____ EXERCISE TEXT

The regime’s decision in February to enforce a conscription law reveals its
desperation.
A Karen National Liberation Army soldier carrying an
RPG launcher on the outskirts of Myawaddy, Myanmar, April 2024
Centrifugal Forces
The military’s
failures on the battlefield, along with the country’s deepening economic
crisis, have led to widespread elite discontent with Min Aung Hlaing. His days
as leader of the junta may be numbered, although it remains unclear who will
replace him, or when. The military itself is not yet on the verge of collapse.
Its most powerful opponents are ethnic armies that operate on the country’s
periphery, and they are unlikely to try to bring the war to the capital,
Naypyitaw, or the Yangon-Mandalay corridor, where a majority of Myanmar’s
population resides. Rather than trying to topple the junta, the major ethnic
armed groups are focused on consolidating control over their newly expanded
territories.
What they seek is the
establishment of permanent ethnic homelands, in some cases explicitly modeled
on Wa State, a self-ruling enclave on the Chinese
border. Wa leaders accept that their territory is
part of Myanmar, but they govern autonomously, maintaining an army strong
enough to deter any attempt to bring the region under state control. The desire
among other groups to emulate the Wa model stems in
part from their historical experience of living under successive imperious
governments dominated by the Burman majority. In part, too, these groups simply
want to insulate themselves from the post-coup chaos in central Myanmar. Some
observers hope that the weakening of central military control and the
establishment of decentralized power structures could begin a process of
“bottom-up federalism” that ends in stable national governance. Others see it
as a worrying slide toward Balkanization, in which multiple statelets become
locked in cycles of competitive violence. Both perspectives miss something
crucial.

________

__TASKS TO CARRY OUT__:
1. Answer these questions using the Myanmar text:
(a) What law did the regime decide in February to enforce?
(b) Where is Wa State located?
(c) What are the major ethnic armed groups focused on instead of toppling the junta?
2. Extract the part of the Myanmar text from "Its most powerful" up to and including "territories.", word for word.

____ GIVEN DATA

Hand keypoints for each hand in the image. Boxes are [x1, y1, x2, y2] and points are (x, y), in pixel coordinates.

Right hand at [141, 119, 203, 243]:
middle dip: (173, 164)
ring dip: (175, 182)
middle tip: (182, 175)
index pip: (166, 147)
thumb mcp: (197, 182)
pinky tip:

________
____ GIVEN DATA

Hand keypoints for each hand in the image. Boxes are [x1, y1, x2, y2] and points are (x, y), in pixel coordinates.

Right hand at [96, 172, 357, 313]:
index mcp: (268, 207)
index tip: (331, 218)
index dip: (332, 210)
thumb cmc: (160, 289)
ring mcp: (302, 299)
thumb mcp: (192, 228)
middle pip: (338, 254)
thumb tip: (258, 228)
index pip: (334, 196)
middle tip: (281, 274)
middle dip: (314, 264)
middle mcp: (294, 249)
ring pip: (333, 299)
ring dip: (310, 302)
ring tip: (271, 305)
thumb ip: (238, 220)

________

__SOLUTIONS TO THE EXERCISE__:
1.
(a) A conscription law.
(b) On the Chinese border.
(c) Consolidating control over their newly expanded territories.

2.
Its most powerful opponents are ethnic armies that operate on the country’s
periphery, and they are unlikely to try to bring the war to the capital,
Naypyitaw, or the Yangon-Mandalay corridor, where a majority of Myanmar’s
population resides. Rather than trying to topple the junta, the major ethnic
armed groups are focused on consolidating control over their newly expanded
territories.